As many redditors have pointed out the key word he used in his post was "intention".
It'll be done when it's felt that the time is right and/or they're told to do it by a bigger fish. Plain and simple. They can't hide from it forever.
It happens with all these sites. Once you get big enough, you start to get noticed by the RIAA and other copyright holders. Unless you want to spend hundreds of thousands/millions of dollars on lawyers and court costs, you have to implement technologies like this. The same thing will happen to Hitbox when that gets popular.
We should really be looking at the power and influence these copyright holders have on the government, rather than criticizing Twitch for an essentially vital business decision. You've seen how far the government will go to destroy companies that aren't audibly preventing copyright violations. I don't blame them at all for this.
Although, I do agree that the technologies that they have employed are far too buggy and intrusive to be used, and blocking music that is within the game files is ridiculous.

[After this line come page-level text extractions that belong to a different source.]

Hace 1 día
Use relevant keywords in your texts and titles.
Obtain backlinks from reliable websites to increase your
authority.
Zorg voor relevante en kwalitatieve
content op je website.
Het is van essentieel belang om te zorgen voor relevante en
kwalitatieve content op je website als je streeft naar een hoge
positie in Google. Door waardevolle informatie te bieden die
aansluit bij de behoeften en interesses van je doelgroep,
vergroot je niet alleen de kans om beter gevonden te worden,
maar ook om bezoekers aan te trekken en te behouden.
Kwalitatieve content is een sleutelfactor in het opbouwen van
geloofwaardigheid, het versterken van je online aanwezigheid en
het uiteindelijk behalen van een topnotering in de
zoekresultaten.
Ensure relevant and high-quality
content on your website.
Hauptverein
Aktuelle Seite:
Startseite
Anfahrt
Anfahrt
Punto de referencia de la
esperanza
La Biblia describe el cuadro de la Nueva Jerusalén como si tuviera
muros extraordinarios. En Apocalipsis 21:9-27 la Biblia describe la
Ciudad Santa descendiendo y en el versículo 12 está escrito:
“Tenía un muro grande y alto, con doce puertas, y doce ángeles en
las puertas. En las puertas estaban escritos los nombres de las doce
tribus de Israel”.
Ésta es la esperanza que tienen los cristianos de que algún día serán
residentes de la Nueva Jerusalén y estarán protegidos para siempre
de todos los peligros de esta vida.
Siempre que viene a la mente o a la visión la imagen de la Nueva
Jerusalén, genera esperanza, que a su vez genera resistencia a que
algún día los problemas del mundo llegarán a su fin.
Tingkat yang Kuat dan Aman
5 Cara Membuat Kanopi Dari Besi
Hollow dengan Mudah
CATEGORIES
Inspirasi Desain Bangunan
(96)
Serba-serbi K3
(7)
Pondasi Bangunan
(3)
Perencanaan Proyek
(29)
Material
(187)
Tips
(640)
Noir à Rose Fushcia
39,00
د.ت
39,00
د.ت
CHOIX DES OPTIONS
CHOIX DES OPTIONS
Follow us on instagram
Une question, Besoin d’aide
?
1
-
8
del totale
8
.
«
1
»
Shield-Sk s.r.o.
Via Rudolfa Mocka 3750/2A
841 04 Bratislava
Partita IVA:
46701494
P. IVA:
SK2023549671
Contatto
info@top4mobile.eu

I don't think anybody is really upset at them trying to block or license music that the streamer doesn't have rights for, it's more the implementation of it.
Same deal with YouTube, nobody really gets upset at a TV show episode being taken down, but they get annoyed that a video is flagged because in the background there was a muffled TV that tripped their Content ID system to a random bit of music (Or noise, or silence, etc.) that was incorrectly added by somebody who didn't represent the rights holder, and when it's appealed it's instantly rejected.
[QUOTE=TheDecryptor;45625544]I don't think anybody is really upset at them trying to block or license music that the streamer doesn't have rights for, it's more the implementation of it.
Same deal with YouTube, nobody really gets upset at a TV show episode being taken down, but they get annoyed that a video is flagged because in the background there was a muffled TV that tripped their Content ID system to a random bit of music (Or noise, or silence, etc.) that was incorrectly added by somebody who didn't represent the rights holder, and when it's appealed it's instantly rejected.[/QUOTE]
The problem is that video game music also applies to this crap so that's pretty much 80-90% of all archived streams gone.
Yeah, blocking a video of a game for having music from said game on a site dedicated to videos of games is pretty damn stupid (Even if by the law there isn't a difference between that and somebody just playing random music over the stream)
Considering how bad the music licensing industry is, It surprises me more games don't have a "Recording Mode" where it does things like disable in-game music and optimise the HUD for video (Simple stuff like making HUD elements opaque so the encoder can avoid re-encoding it each frame), would completely bypass stuff like this.
Even Valve's VODs are muted for having their own game's music.